> _TASKS TO PERFORM_
- A) In the fructose letter, echo everything from "In their recent" down to "for two reasons." word for word.
- B) Decide whether each statement agrees with the fructose letter. Answer yes or no, and quote the words from the fructose letter that settle it. (i) Typical human exposure to fructose is 9% of calories. (ii) The review by Dolan et al. found that fructose causes relevant changes in triglycerides in humans near 95th percentile intake levels. (iii) Added sugars such as high fructose corn syrup contain far more fructose than glucose.

Therapeutic Interventions for Fructose-Induced Fatty Liver Disease are Premature

To the Editor:

In their recent article, Vos and McClain1 paint a grim picture of dietary fructose, likening its effect to alcohol-induced hepatic steatosis and liver injury and thereby ‘‘defining targets for therapeutic interventions.’’ The case for such interventions is unsupported, built as it is on inappropriate extrapolation of highly exaggerated diets to the human condition, and decidedly premature for two reasons.

First, fructose has not been shown to promote untoward metabolic effects at typical human exposures (9% of calories), but rather only under extreme levels exceeding 25% of calories in humans and 30%-60% or more of calories in rodents (see references 1, 5, 7, 8 in Vos and McClain1 ). Indeed, a recent review by Dolan et al.2 concluded that fructose does not cause relevant changes in triglycerides or body weight in humans even approaching 95th percentile intake levels (17%-18% of calories).3

Second, Vos and McClain ignore the realities of fructose intake in the human diet. Although they accurately report that major dietary sources are added sugars like sucrose, high fructose corn syrup, honey, and fruit juice concentrates, they fail to acknowledge that these added sugars all contain essentially equal amounts of fructose and glucose. Thus, another eccentricity of the experimental diets cited by the authors in support of a fructose effect is the comparison of pure fructose against pure glucose, a circumstance so rarely encountered in the human experience that such experiments cannot be used to predict human outcomes.

> _SOURCE DATA_
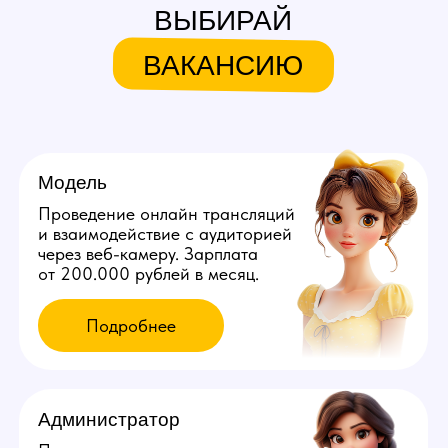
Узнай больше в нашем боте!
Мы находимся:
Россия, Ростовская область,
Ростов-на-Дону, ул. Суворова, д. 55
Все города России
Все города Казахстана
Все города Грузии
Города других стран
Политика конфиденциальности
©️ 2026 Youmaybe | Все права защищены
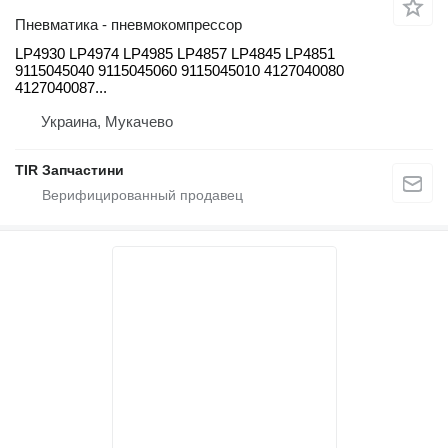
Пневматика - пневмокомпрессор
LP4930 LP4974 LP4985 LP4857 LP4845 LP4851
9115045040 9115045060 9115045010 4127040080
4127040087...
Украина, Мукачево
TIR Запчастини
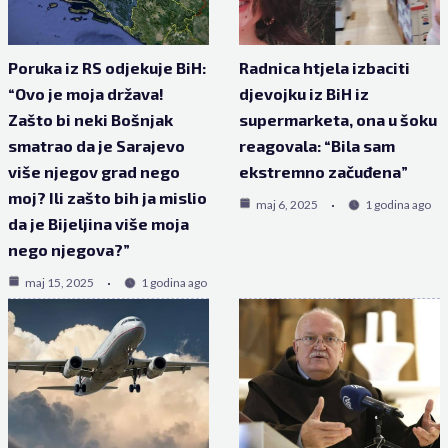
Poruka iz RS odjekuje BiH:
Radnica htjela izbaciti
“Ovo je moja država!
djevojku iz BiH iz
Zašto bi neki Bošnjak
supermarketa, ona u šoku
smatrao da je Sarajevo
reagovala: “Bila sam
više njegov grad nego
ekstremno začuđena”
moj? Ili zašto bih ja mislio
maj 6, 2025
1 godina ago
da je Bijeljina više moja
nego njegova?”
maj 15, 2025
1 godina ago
==
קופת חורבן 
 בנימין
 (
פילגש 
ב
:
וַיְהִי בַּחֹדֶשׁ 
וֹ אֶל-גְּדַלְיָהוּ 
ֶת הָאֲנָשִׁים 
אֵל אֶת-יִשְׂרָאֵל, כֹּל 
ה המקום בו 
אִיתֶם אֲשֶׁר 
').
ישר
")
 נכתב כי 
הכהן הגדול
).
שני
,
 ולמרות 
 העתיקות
==
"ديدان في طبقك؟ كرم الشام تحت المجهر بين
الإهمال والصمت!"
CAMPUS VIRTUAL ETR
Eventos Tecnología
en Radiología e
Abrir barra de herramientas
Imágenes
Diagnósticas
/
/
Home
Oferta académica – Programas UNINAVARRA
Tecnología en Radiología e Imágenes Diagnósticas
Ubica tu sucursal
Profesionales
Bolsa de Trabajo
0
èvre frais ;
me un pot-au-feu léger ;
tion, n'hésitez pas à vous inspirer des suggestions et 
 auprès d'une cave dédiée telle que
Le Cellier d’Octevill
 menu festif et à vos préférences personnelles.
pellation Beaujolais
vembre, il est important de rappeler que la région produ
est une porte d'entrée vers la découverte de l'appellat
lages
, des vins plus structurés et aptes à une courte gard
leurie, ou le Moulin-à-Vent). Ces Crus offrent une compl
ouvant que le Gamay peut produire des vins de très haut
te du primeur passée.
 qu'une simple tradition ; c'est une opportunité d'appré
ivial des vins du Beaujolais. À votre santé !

> _ANSWERS BELOW_
- A)
In their recent article, Vos and McClain1 paint a grim picture of dietary fructose, likening its effect to alcohol-induced hepatic steatosis and liver injury and thereby ‘‘defining targets for therapeutic interventions.’’ The case for such interventions is unsupported, built as it is on inappropriate extrapolation of highly exaggerated diets to the human condition, and decidedly premature for two reasons.

- B)
(i) Yes: "typical human exposures (9% of calories)"
(ii) No: "fructose does not cause relevant changes in triglycerides or body weight in humans even approaching 95th percentile intake levels"
(iii) No: "these added sugars all contain essentially equal amounts of fructose and glucose"